And black communities have historically been waiting too long for the key.
Wealth is built and shared with generations over time. It accrues and compounds as families have access to vital contributors like education, career opportunities…and housing. Real estate appreciates and that value gets inherited.
The same is true for poverty. Debt and lack of opportunities compound as accrued loss is passed on to successive generations, creating a cycle of poverty. Climbing out of this financial sinkhole is an act so huge, it’s hard for many to attain.
So what happens when the gateways to creating wealth are systematically slammed shut? When the chance to invest in families and futures is blocked?
The race-based housing divide
One discriminatory practice called “redlining” was a tactic to keep neighborhoods racially segregated by denying financial assistance to black Americans.
After the Great Depression, a federal program called the New Deal was established to stimulate a shattered economy in part by offering home-buying aid to Americans…but only white Americans. This denied black Americans access to the same “American Dream” – a dream that started with housing.
The term “redlining” comes from the actual red lines made on maps to identify predominantly black neighborhoods as “hazardous” and used to actively deny lending and investment services to black Americans starting in the 1930s.
The Federal Housing Administration not only focused on assisting prospective white homeowners, its policies actively sought to insure mortgages in white neighborhoods that would remain white. This meant new construction (which increases property values, quality of life, and local economy) was supported in white neighborhoods, while builders who proposed new housing in predominantly black neighborhoods would be actively denied insurance.
The redlining effect still persists today
The shadow cast by these discriminatory practices is long.
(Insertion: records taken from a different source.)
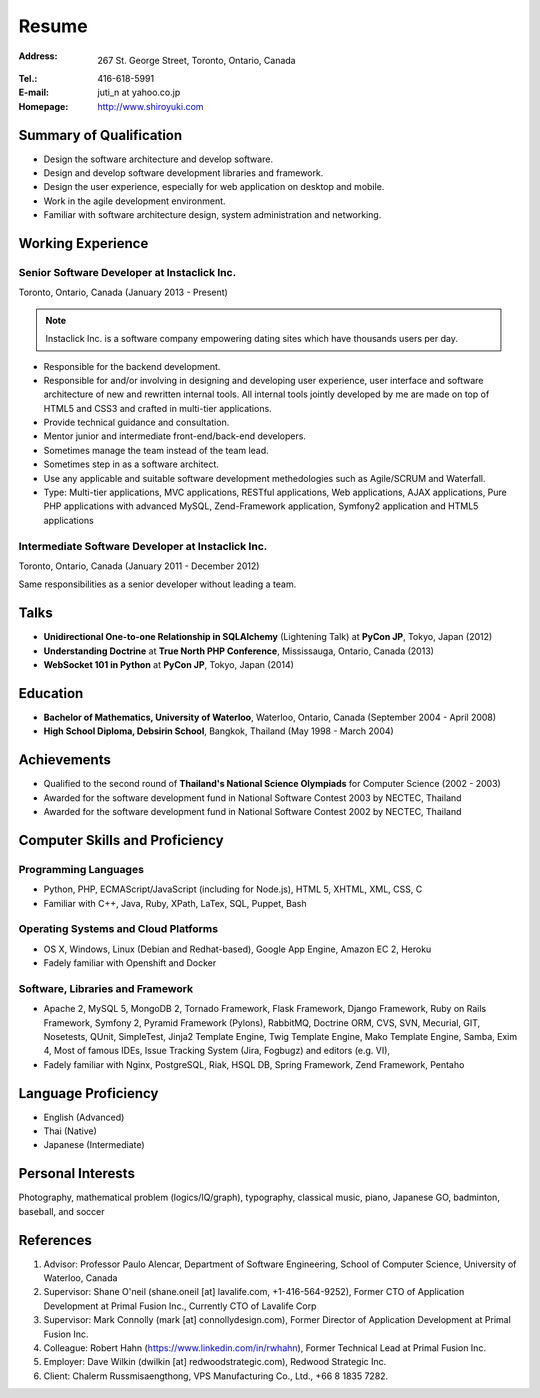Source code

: Resume
######

:Address: 267 St. George Street, Toronto, Ontario, Canada
:Tel.: 416-618-5991
:E-mail: juti_n at yahoo.co.jp
:Homepage: http://www.shiroyuki.com

Summary of Qualification
========================

- Design the software architecture and develop software.
- Design and develop software development libraries and framework.
- Design the user experience, especially for web application on desktop and mobile.
- Work in the agile development environment.
- Familiar with software architecture design, system administration and networking.

Working Experience
==================

Senior Software Developer at Instaclick Inc.
--------------------------------------------

Toronto, Ontario, Canada (January 2013 - Present)

.. note:: Instaclick Inc. is a software company empowering dating sites which have thousands users per day.

- Responsible for the backend development.
- Responsible for and/or involving in designing and developing user experience,
  user interface and software architecture of new and rewritten internal tools.
  All internal tools jointly developed by me are made on top of HTML5 and CSS3
  and crafted in multi-tier applications.
- Provide technical guidance and consultation.
- Mentor junior and intermediate front-end/back-end developers.
- Sometimes manage the team instead of the team lead.
- Sometimes step in as a software architect.
- Use any applicable and suitable software development methedologies such as Agile/SCRUM and Waterfall.
- Type: Multi-tier applications, MVC applications, RESTful applications, Web applications, AJAX applications, Pure PHP applications with advanced MySQL, Zend-Framework application, Symfony2 application and HTML5 applications

Intermediate Software Developer at Instaclick Inc.
--------------------------------------------------

Toronto, Ontario, Canada (January 2011 - December 2012)

Same responsibilities as a senior developer without leading a team.

Talks
=====

- **Unidirectional One-to-one Relationship in SQLAlchemy** (Lightening Talk) at **PyCon JP**, Tokyo, Japan (2012)
- **Understanding Doctrine** at **True North PHP Conference**, Mississauga, Ontario, Canada (2013)
- **WebSocket 101 in Python** at **PyCon JP**, Tokyo, Japan (2014)

Education
=========

- **Bachelor of Mathematics, University of Waterloo**, Waterloo, Ontario, Canada (September 2004 - April 2008)
- **High School Diploma, Debsirin School**, Bangkok, Thailand (May 1998 - March 2004)

Achievements
============

- Qualified to the second round of **Thailand's National Science Olympiads** for Computer Science (2002 - 2003)
- Awarded for the software development fund in National Software Contest 2003 by NECTEC, Thailand
- Awarded for the software development fund in National Software Contest 2002 by NECTEC, Thailand

Computer Skills and Proficiency
===============================

Programming Languages
---------------------

- Python, PHP, ECMAScript/JavaScript (including for Node.js), HTML 5, XHTML, XML, CSS, C
- Familiar with C++, Java, Ruby, XPath, LaTex, SQL, Puppet, Bash

Operating Systems and Cloud Platforms
-------------------------------------

- OS X, Windows, Linux (Debian and Redhat-based), Google App Engine, Amazon EC 2,
  Heroku
- Fadely familiar with Openshift and Docker

Software, Libraries and Framework
---------------------------------

- Apache 2, MySQL 5, MongoDB 2, Tornado Framework, Flask Framework, Django Framework,
  Ruby on Rails Framework, Symfony 2, Pyramid Framework (Pylons), RabbitMQ, Doctrine
  ORM, CVS, SVN, Mecurial, GIT, Nosetests, QUnit, SimpleTest, Jinja2 Template Engine,
  Twig Template Engine, Mako Template Engine, Samba, Exim 4, Most of famous IDEs,
  Issue Tracking System (Jira, Fogbugz) and editors (e.g. VI),
- Fadely familiar with Nginx, PostgreSQL, Riak, HSQL DB, Spring Framework, Zend
  Framework, Pentaho

Language Proficiency
====================

- English (Advanced)
- Thai (Native)
- Japanese (Intermediate)

Personal Interests
==================

Photography, mathematical problem (logics/IQ/graph), typography, classical music, piano, Japanese GO, badminton, baseball, and soccer

References
==========

#. Advisor: Professor Paulo Alencar, Department of Software Engineering, School of Computer Science, University of Waterloo, Canada
#. Supervisor: Shane O'neil (shane.oneil [at] lavalife.com, +1-416-564-9252), Former CTO of Application Development at Primal Fusion Inc., Currently CTO of Lavalife Corp
#. Supervisor: Mark Connolly (mark [at] connollydesign.com), Former Director of Application Development at Primal Fusion Inc.
#. Colleague: Robert Hahn (https://www.linkedin.com/in/rwhahn), Former Technical Lead at Primal Fusion Inc.
#. Employer: Dave Wilkin (dwilkin [at] redwoodstrategic.com), Redwood Strategic Inc.
#. Client: Chalerm Russmisaengthong, VPS Manufacturing Co., Ltd., +66 8 1835 7282.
This historical act of segregation and financial withholding still has a profound, lasting impact on black neighborhoods and market values despite laws like the Fair Housing Act of 1968. In fact, look at city maps with an overlay of housing values and demographic patterns and you will see the echoes of redlining ringing throughout.
In 2020, the Census Bureau reported that:
- Only 44% of black people are homeowners, dwarfed by the three-quarters of white home-owning households.
- Black people are also more likely to take on more debt to purchase homes, strapping them down with increased liabilities.
- Black people who do own homes have the lowest median incomes of all races, and their homes are worth the least.
As PadSplit’s Founder and CEO Atticus LeBlanc points out, zoning laws rooted in racist land-use policies continue to place constraints on the number of unrelated individuals who can live together, and limit the amount of multifamily housing that can be built in certain neighborhoods.
These laws continue to keep low-income people of color out of higher-income, lower-density housing — and farther away from work, school and opportunity — preventing them from accruing generational wealth in the first place.
Providing accessible, affordable housing is the path forward
PadSplit helps address this systemic inequality that prevents generational wealth and class mobility by being intentional about two things: increasing the housing supply and decreasing barriers to access.
Our affordable shared housing model creates more stable housing for marginalized populations (70% of our members self-identify as black) that gets them closer to the urban core where more opportunities exist, while also allowing members to catch their breath financially.
Building wealth through shared housing
One innovative strategy we use is to include all living costs in a single membership payment. By tying billing cycles directly to each resident’s pay period and baking every fee into one payment, payments are much more likely to be made on a consistent basis which helps create continuity of housing.
The result is that people can meet their financial obligations (and build credit) without worrying about chasing down multiple payments as they secure their revenue streams. Through our shared housing model, 89% of our members say they save money and see an average savings of $333 per month by living in a PadSplit.
To effectively level the playing field, we need to create more opportunities like this that allow people to move forward. We need to continue to remove barriers to economic prosperity and understand that the racial wealth gap is fundamentally a housing wealth gap. Because in truth, the gateways to housing need to be kept open – and everyone should hold the key to a better future and financial freedom.